> Task prompt
Once the pictures are set aside, transcribe each line of the listing exactly.

> Information provided
****************************************

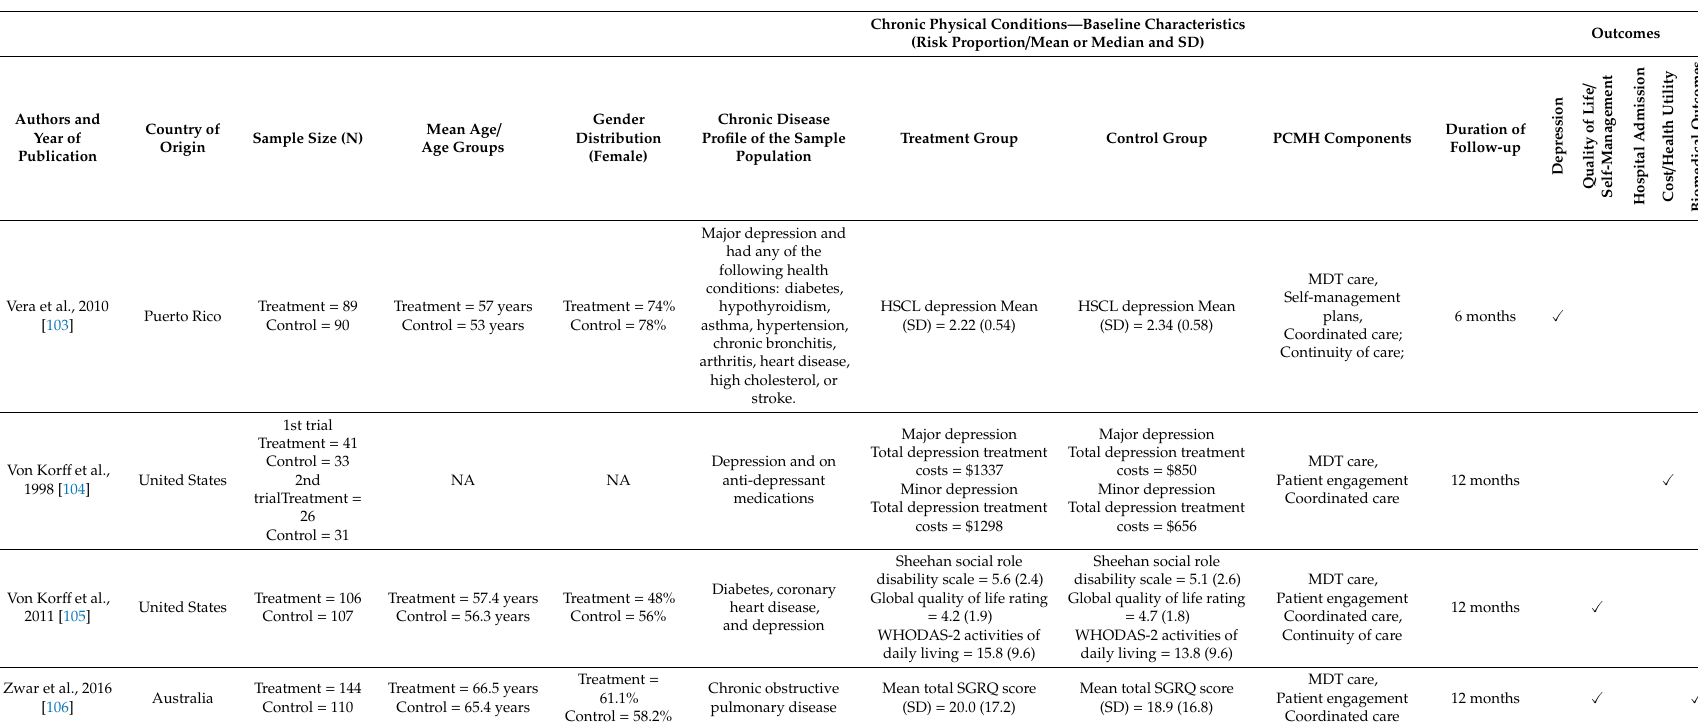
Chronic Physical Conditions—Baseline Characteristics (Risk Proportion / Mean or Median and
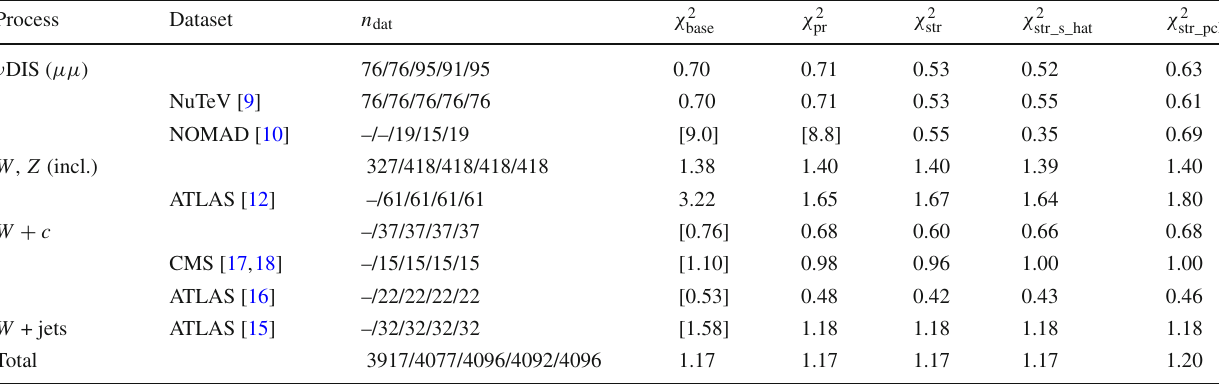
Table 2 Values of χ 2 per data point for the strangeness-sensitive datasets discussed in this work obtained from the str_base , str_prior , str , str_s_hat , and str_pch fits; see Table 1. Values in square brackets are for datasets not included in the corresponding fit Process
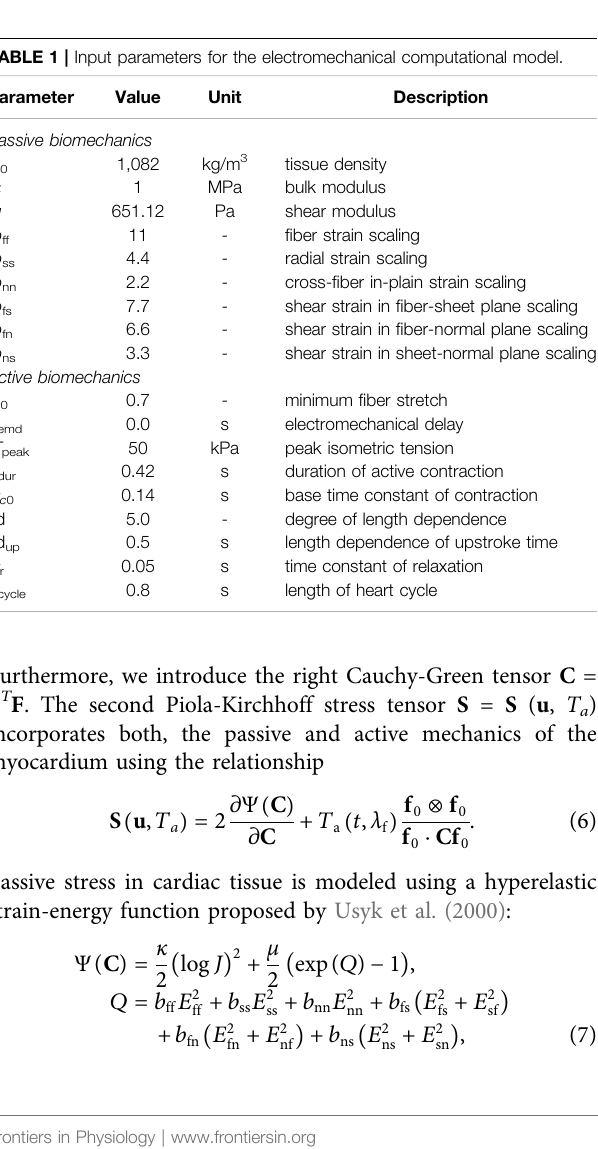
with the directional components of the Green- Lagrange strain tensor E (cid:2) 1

****************************************

> Output for this task
Chronic Physical Conditions—Baseline Characteristics (Risk Proportion / Mean or Median and
Table 2 Values of χ 2 per data point for the strangeness-sensitive datasets discussed in this work obtained from the str_base , str_prior , str , str_s_hat , and str_pch fits; see Table 1. Values in square brackets are for datasets not included in the corresponding fit Process
with the directional components of the Green- Lagrange strain tensor E (cid:2) 1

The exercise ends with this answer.